Acusado pelo MPSC de homicídio em parque infantil de Florianópolis é condenado

Além do homicídio, o homem foi condenado por lesão corporal em contexto de violência de gênero contra uma mulher, vítima inicial do ataque. 

27.03.2026 14:31
Publicado em : 
27/03/26 05:31

Um homem denunciado pelo Ministério Público de Santa Catarina (MPSC) foi condenado a oito anos e quatro meses de reclusão, em regime inicial fechado, pelo homicídio de outro homem e por lesão corporal contra uma mulher. Os crimes foram praticados em março de 2025 no bairro Costeira do Pirajubaé, em Florianópolis.

Conforme a denúncia da 37ª Promotoria de Justiça da Comarca da Capital, o réu chegou ao parque infantil situado nos fundos da pista de skate do bairro portando uma faca e passou a agredir uma mulher que estava acompanhada do filho, de apenas três anos de idade. Ao tentar se defender, a mulher sofreu cortes nas mãos. Um homem que a acompanhava interveio para protegê-la e foi atacado com vários golpes de faca. Um deles acertou o coração e causou sua morte ainda no local. O agressor foi, então, contido por populares até a chegada da polícia.

A Promotoria de Justiça denunciou o acusado por homicídio e tentativa de homicídio qualificada por feminicídio, apontando que a violência contra a mulher foi motivada por razões relacionadas à condição do sexo feminino, com histórico de perseguições e ameaças. No entanto, durante a fase de pronúncia – que decide se há indícios de crime doloso contra a vida para o réu ser levado ao Tribunal do Júri –, apesar do reconhecimento do homicídio contra o homem, o Juízo de primeira instância desclassificou o crime de tentativa de feminicídio para lesão corporal.
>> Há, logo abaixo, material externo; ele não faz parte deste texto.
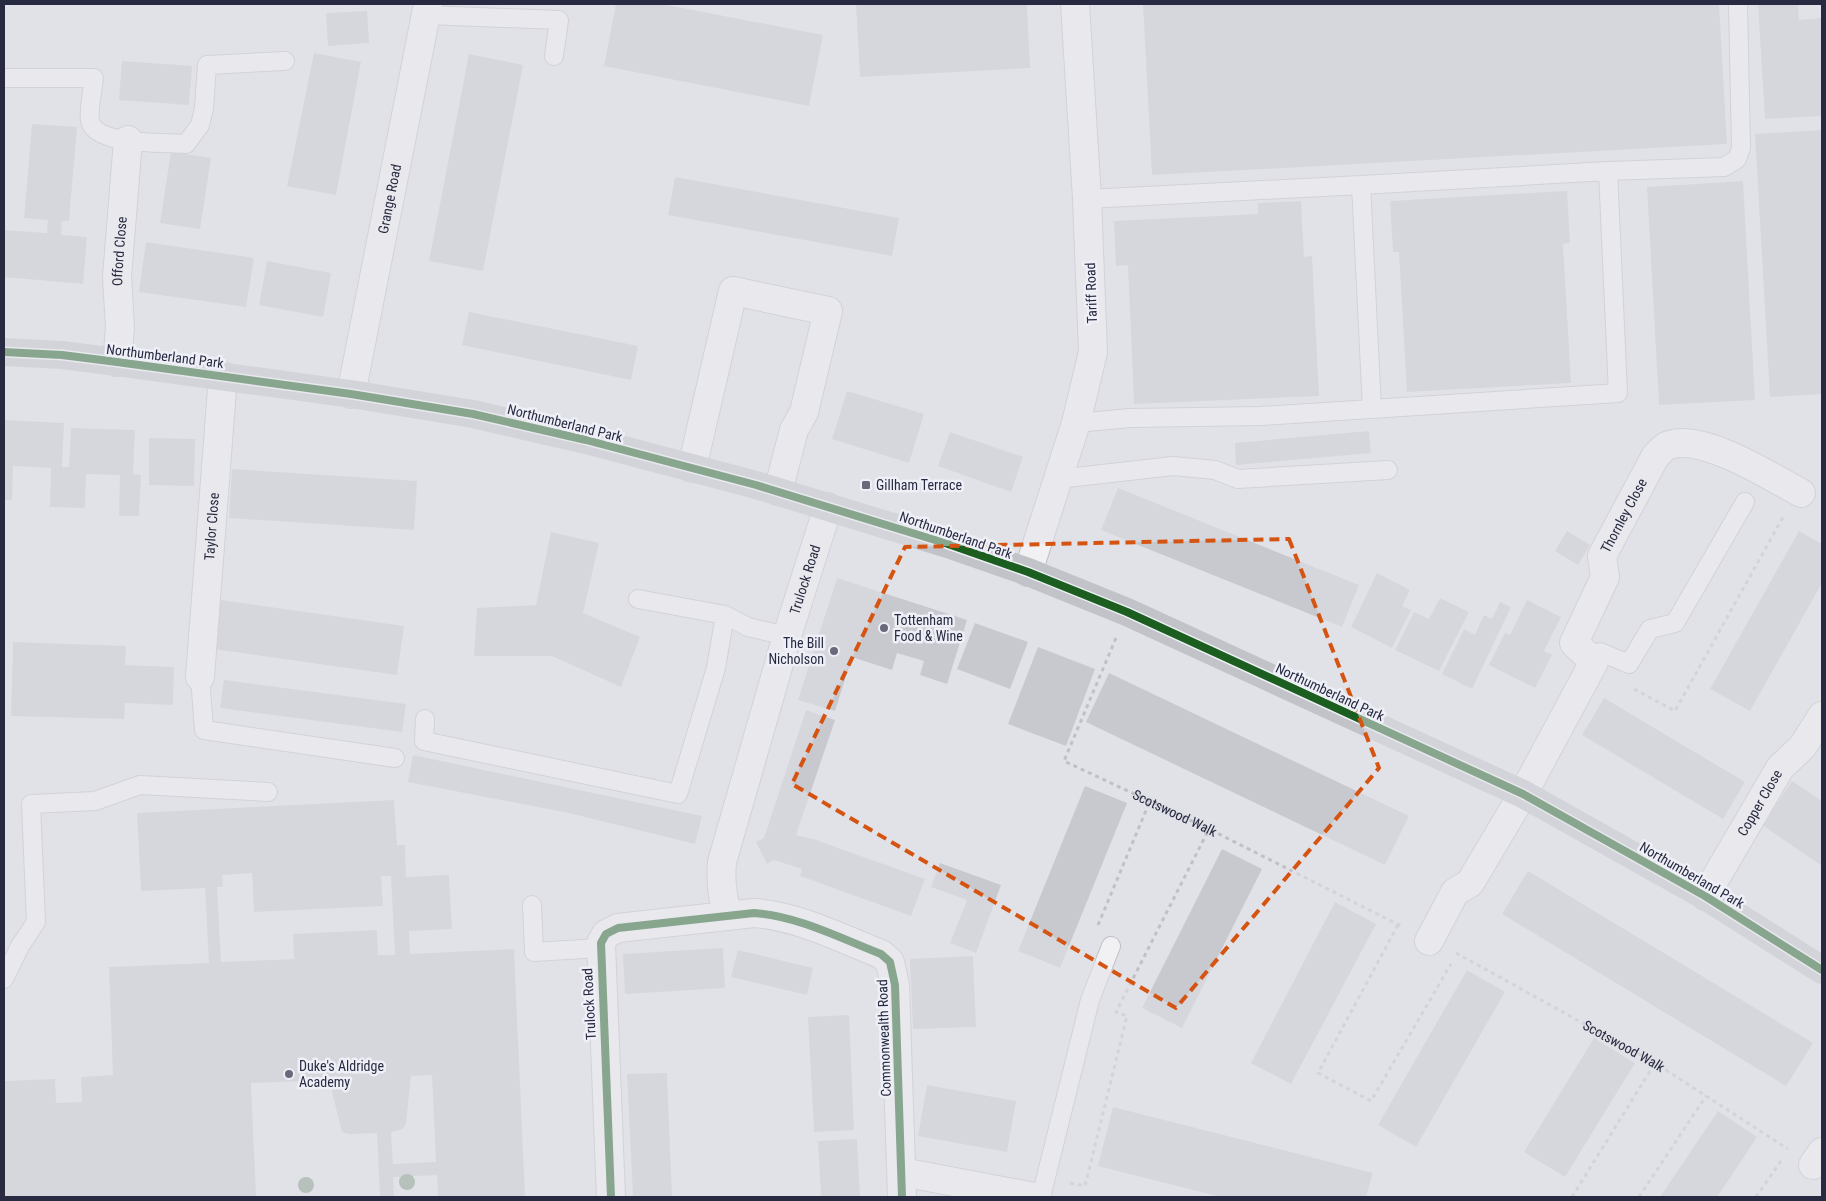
<svg xmlns="http://www.w3.org/2000/svg" width="1826" height="1201" font-family="'Roboto Condensed',sans-serif">
<style>
.building{fill:#c8c9cf;fill-rule:evenodd}
.lines{fill:none;stroke-linecap:round;stroke-linejoin:round}
.lane-casing{stroke:#bebfc5;stroke-width:20}
.street-casing{stroke:#bebfc5;stroke-width:30}
.path{stroke:#c0c1c7;stroke-width:3;stroke-dasharray:4 4;stroke-linecap:butt}
.lane{stroke:#f1f1f3;stroke-width:18}
.street{stroke:#f1f1f3;stroke-width:28}
.secondary{stroke:#c2c2c9;stroke-width:28}
.cycleway-casing{stroke:#eff0f7;stroke-width:11}
.cycleway{stroke:#1b5e20;stroke-width:8}
.tree{fill:#829986}
.marked{fill:none;stroke:#d55411;stroke-width:4;stroke-dasharray:10 6;stroke-linejoin:round}
.poi-dot{fill:#686a7b;stroke:#eff0f7;stroke-width:2}
.labels{text-anchor:middle;dominant-baseline:central;stroke-width:5;stroke-linejoin:round;paint-order:stroke}
.street-label{font-size:14px;fill:#272a41;stroke:#eff0f7}
.poi-label{font-size:14px;fill:#272a41;stroke:#eff0f7;text-anchor:start}
</style>
<rect width="100%" height="100%" fill="#e1e2e7"/>
<path class="building" d="M 616,4 L 662,4 L 823,35 L 809,106 L 604,66 Z
M 856,4 L 1027,4 L 1030,68 L 860,77 Z
M 1143,4 L 1719,4 L 1727,144 L 1152,175 Z
M 1758,4 L 1798,4 L 1799,20 L 1822,18 L 1822,116 L 1765,119 Z
M 367,11 L 369,43 L 328,46 L 326,13 Z
M 314,53 L 361,62 L 336,195 L 287,186 Z
M 469,54 L 523,65 L 483,271 L 429,261 Z
M 122,61 L 192,66 L 189,105 L 119,100 Z
M 32,124 L 77,127 L 69,221 L 62,221 L 61,235 L 87,237 L 83,284 L 4,277 L 4,230 L 47,233 L 48,220 L 24,218 Z
M 1822,130 L 1822,394 L 1770,397 L 1755,134 Z
M 171,152 L 211,158 L 200,229 L 160,223 Z
M 675,177 L 899,218 L 892,256 L 668,215 Z
M 1743,181 L 1755,400 L 1659,405 L 1647,187 Z
M 1567,191 L 1570,243 L 1563,244 L 1571,383 L 1407,392 L 1399,252 L 1393,252 L 1390,201 Z
M 1301,201 L 1304,257 L 1312,256 L 1319,396 L 1134,404 L 1128,265 L 1116,266 L 1114,221 L 1258,214 L 1258,203 Z
M 146,242 L 254,258 L 246,307 L 139,292 Z
M 267,261 L 331,273 L 323,317 L 259,305 Z
M 469,312 L 638,346 L 631,380 L 462,345 Z
M 847,391 L 924,414 L 909,463 L 832,439 Z
M 4,420 L 64,423 L 62,467 L 69,467 L 71,428 L 135,430 L 133,474 L 141,475 L 139,516 L 119,516 L 120,475 L 86,474 L 85,508 L 50,507 L 51,468 L 13,466 L 12,500 L 4,500 Z
M 1369,431 L 1371,453 L 1236,465 L 1235,443 Z
M 950,432 L 1023,457 L 1011,492 L 938,466 Z
M 149,438 L 195,439 L 194,486 L 149,485 Z
M 232,469 L 417,481 L 414,530 L 229,518 Z
M 1118,488 L 1359,585 L 1342,627 L 1101,530 Z
M 1567,531 L 1590,545 L 1578,565 L 1555,551 Z
M 1799,531 L 1822,544 L 1822,583 L 1750,711 L 1710,689 Z
M 551,532 L 599,543 L 583,613 L 640,637 L 621,687 L 552,656 L 474,656 L 477,608 L 536,605 Z
M 1377,573 L 1410,590 L 1402,606 L 1411,610 L 1392,648 L 1351,627 Z
M 837,578 L 967,620 L 947,684 L 920,675 L 924,661 L 897,653 L 892,670 L 852,657 L 835,711 L 798,700 Z
M 1440,598 L 1469,612 L 1439,671 L 1395,650 L 1414,612 L 1429,619 Z
M 221,600 L 404,626 L 397,675 L 214,649 Z
M 1527,600 L 1561,617 L 1544,651 L 1552,655 L 1535,688 L 1489,665 L 1505,633 L 1510,635 Z
M 1500,602 L 1511,607 L 1472,689 L 1442,674 L 1464,629 L 1475,635 L 1484,615 L 1492,619 Z
M 975,623 L 1028,642 L 1010,689 L 957,669 Z
M 13,642 L 126,646 L 125,665 L 174,667 L 173,705 L 125,703 L 124,719 L 11,716 Z
M 1038,647 L 1095,669 L 1066,746 L 1008,724 Z
M 1109,673 L 1409,816 L 1385,865 L 1086,722 Z
M 224,680 L 406,704 L 402,732 L 220,708 Z
M 1604,698 L 1745,782 L 1723,819 L 1582,735 Z
M 806,710 L 835,720 L 796,835 L 813,839 L 925,879 L 911,916 L 800,876 L 802,869 L 774,860 L 767,864 L 756,842 L 764,838 Z
M 413,755 L 702,816 L 695,844 L 569,813 L 408,782 Z
M 1792,781 L 1822,801 L 1822,866 L 1762,825 Z
M 1085,786 L 1127,803 L 1060,968 L 1018,951 Z
M 394,800 L 397,845 L 405,845 L 406,877 L 449,875 L 452,929 L 409,931 L 410,954 L 514,949 L 525,1197 L 438,1197 L 437,1175 L 393,1177 L 394,1197 L 380,1197 L 377,1133 L 349,1134 L 342,1132 L 329,1080 L 251,1083 L 256,1197 L 4,1197 L 4,1081 L 55,1079 L 56,1103 L 82,1102 L 81,1077 L 113,1075 L 109,967 L 209,963 L 205,888 L 141,891 L 137,813 ZM 252,873 L 254,912 L 383,906 L 381,876 L 391,876 L 395,955 L 378,955 L 377,930 L 293,934 L 294,959 L 221,962 L 217,887 L 223,887 L 222,875 ZM 432,1075 L 436,1162 L 393,1164 L 391,1132 L 403,1129 L 406,1123 L 411,1076 Z
M 1222,849 L 1262,869 L 1182,1028 L 1142,1008 Z
M 940,863 L 1001,885 L 976,953 L 950,943 L 967,900 L 931,887 Z
M 1528,871 L 1813,1043 L 1786,1086 L 1502,914 Z
M 1335,902 L 1376,924 L 1291,1084 L 1251,1063 Z
M 723,948 L 725,988 L 625,994 L 623,954 Z
M 738,950 L 813,968 L 807,995 L 731,977 Z
M 973,956 L 976,1027 L 913,1029 L 910,959 Z
M 1467,970 L 1505,992 L 1416,1147 L 1378,1125 Z
M 849,1015 L 854,1130 L 814,1132 L 808,1017 Z
M 1594,1038 L 1635,1063 L 1565,1177 L 1524,1152 Z
M 667,1073 L 672,1197 L 633,1197 L 627,1074 Z
M 927,1085 L 1016,1101 L 1007,1152 L 918,1136 Z
M 1113,1107 L 1373,1173 L 1366,1197 L 1221,1197 L 1098,1166 Z
M 1718,1111 L 1757,1137 L 1732,1175 L 1717,1197 L 1660,1197 Z
M 857,1139 L 860,1197 L 821,1197 L 818,1141 Z"/>
<g class="lines">
<g class="lane-casing">
<path id="lane" d="M 427,15 L 559,20 L 554,56
M 4,78 L 94,78 C 93,88 87,116 91,124 C 102,146 165,142 186,144 L 200,125 L 204,108 L 207,65 L 285,61
M 1608,171 L 1724,167 L 1737,159 L 1741,148 L 1738,4
M 1087,199 L 1361,185 L 1372,409
M 1076,423 L 1130,418 L 1261,416 L 1618,393 L 1608,171 L 1361,185
M 1058,479 L 1173,466 L 1215,470 L 1238,479 L 1388,470
M 638,599 L 725,615 L 748,627 L 787,636
M 1594,662 L 1600,652 L 1629,664 L 1650,629 L 1675,623 L 1745,502
M 200,677 L 204,730 L 395,758
M 425,719 L 424,741 L 678,794 L 716,668 L 725,615
M 532,905 L 534,952 L 600,948
M 4,979 L 20,946 L 36,922 L 31,804 L 95,801 L 140,785 L 268,792
M 1041,1197 L 1090,1000 L 1111,946"/>
</g>
<g class="street-casing">
<g id="street">
<path id="s3" d="M 117,362 L 120,328 L 117,277 L 128,140"/>
<path id="s4" d="M 351,394 L 428,4"/>
<path d="M 692,468 L 733,291 L 828,311 L 804,412 L 794,430 L 778,491"/>
<path d="M 1028,572 L 1076,423 L 1093,352 L 1087,199 L 1075,4"/>
<path id="s5" d="M 200,677 L 223,376"/>
<path id="s6" d="M 1705,896 L 1780,768 L 1803,746 L 1822,716"/>
<path id="s7" d="M 728,916 C 722,897 720,882 722,862 L 787,636 L 828,507"/>
<path id="s8" d="M 1429,941 L 1455,892 L 1470,883 L 1523,794 L 1594,662 L 1574,643 L 1605,577 L 1602,556 L 1655,457 C 1660,452 1663,447 1669,445 C 1703,433 1771,477 1801,493"/>
<path d="M 1813,1165 L 1822,1152"/>
<path d="M 902,1172 L 1034,1197"/>
<path d="M 611,1197 L 601,943 L 606,934 L 618,928 L 754,913 C 798,916 840,938 881,954 L 890,962 L 895,985 L 902,1197"/>
</g>
</g>
<g class="path">
<path id="s1" d="M 1116,638 L 1064,761 L 1209,829 L 1403,927"/>
<path d="M 1634,689 L 1675,711 L 1783,517"/>
<path d="M 1098,925 L 1150,801"/>
<path d="M 1398,925 L 1318,1073 L 1371,1101 L 1451,964"/>
<path id="s2" d="M 1456,953 L 1655,1063 L 1788,1149"/>
<path d="M 1070,1183 L 1085,1186 L 1127,1016 L 1116,1012 L 1209,829"/>
<path d="M 1572,1197 L 1655,1063"/>
<path d="M 1639,1197 L 1706,1096"/>
<path d="M 1756,1197 L 1783,1158"/>
</g>
<use href="#lane" class="lane"/>
<use href="#street" class="street"/>
<path class="secondary" d="M 4,352 L 62,355 L 117,362 L 351,394 L 473,414 L 586,440 L 756,485 L 948,544 L 1028,572 L 1127,612 L 1523,794 L 1705,896 L 1822,970"/>
<g class="cycleway-casing">
<path id="cycleway" d="M 4,352 L 62,355 L 117,362 L 351,394 L 473,414 L 586,440 L 756,485 L 948,544 L 1028,572 L 1127,612 L 1523,794 L 1705,896 L 1822,970
M 611,1197 L 601,943 L 606,934 L 618,928 L 754,913 C 798,916 840,938 881,954 L 890,962 L 895,985 L 902,1197"/>
</g>
<use href="#cycleway" class="cycleway"/>
</g>
<g class="tree">
<circle cx="407" cy="1182" r="8"/>
<circle cx="306" cy="1185" r="8"/>
</g>
<path d="M0 0H1826V1201H0ZM 1289,539 L 1379,768 L 1176,1008 L 792,784 L 905,547 Z" fill="#e1e2e7" fill-opacity=".55" fill-rule="evenodd"/>
<path class="marked" d="M 1289,539 L 1379,768 L 1176,1008 L 792,784 L 905,547 Z"/>
<g class="poi-dot">
<rect x="861" y="480" width="10" height="10" rx="2.5"/>
<circle cx="884" cy="628" r="5"/>
<circle cx="834" cy="651" r="5"/>
<circle cx="289" cy="1074" r="5"/>
</g>
<g class="labels">
<g class="street-label">
<text stroke="none"><textPath href="#s4" startOffset="199">Grange Road</textPath></text>
<text stroke="none"><textPath href="#s3" startOffset="111">Offord Close</textPath></text>
<text transform="translate(1091 293) rotate(-92)">Tariff Road</text>
<text transform="translate(165 356) rotate(7)">Northumberland Park</text>
<text transform="translate(565 423) rotate(14)">Northumberland Park</text>
<text stroke="none"><textPath href="#s8" startOffset="494">Thornley Close</textPath></text>
<text stroke="none"><textPath href="#s5" startOffset="151">Taylor Close</textPath></text>
<text transform="translate(956 535) rotate(19)">Northumberland Park</text>
<text stroke="none"><textPath href="#s7" startOffset="349">Trulock Road</textPath></text>
<text transform="translate(1330 692) rotate(25)">Northumberland Park</text>
<text stroke="none"><textPath href="#s6" startOffset="108">Copper Close</textPath></text>
<text stroke="none"><textPath href="#s1" startOffset="256">Scotswood Walk</textPath></text>
<text transform="translate(1692 875) rotate(30)">Northumberland Park</text>
<text transform="translate(589 1004) rotate(-93)">Trulock Road</text>
<text transform="translate(884 1038) rotate(-92)">Commonwealth Road</text>
<text stroke="none"><textPath href="#s2" startOffset="192">Scotswood Walk</textPath></text>
</g>
<g class="poi-label">
<text x="876" y="485">Gillham Terrace</text>
<text x="894" y="620">Tottenham<tspan x="894" dy="16">Food &amp; Wine</tspan></text>
<text x="824" y="643" text-anchor="end">The Bill<tspan x="824" dy="16">Nicholson</tspan></text>
<text x="299" y="1066">Duke's Aldridge<tspan x="299" dy="16">Academy</tspan></text>
</g>
</g>
<rect width="1826" height="1201" fill="none" stroke="#272a41" stroke-width="10"/>
</svg>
O Promotor de Justiça Jonnathan Augustus Kuhnen recorreu da desclassificação ao Tribunal de Justiça de Santa Catarina, que lhe deu razão, reconhecendo que cabia ao Tribunal do Júri analisar a existência de intenção de matar, garantindo o julgamento do réu também pela tentativa de crime doloso contra a vida.

Em sessão de julgamento realizada nesta quinta-feira (26/3), os jurados reconheceram a prática do homicídio. Quanto à agressão contra a mulher, o Conselho de Sentença afastou a tentativa de feminicídio, mas confirmou a ocorrência de lesão corporal em contexto de violência de gênero. O réu, que já estava em prisão preventiva, iniciou imediatamente o cumprimento da pena.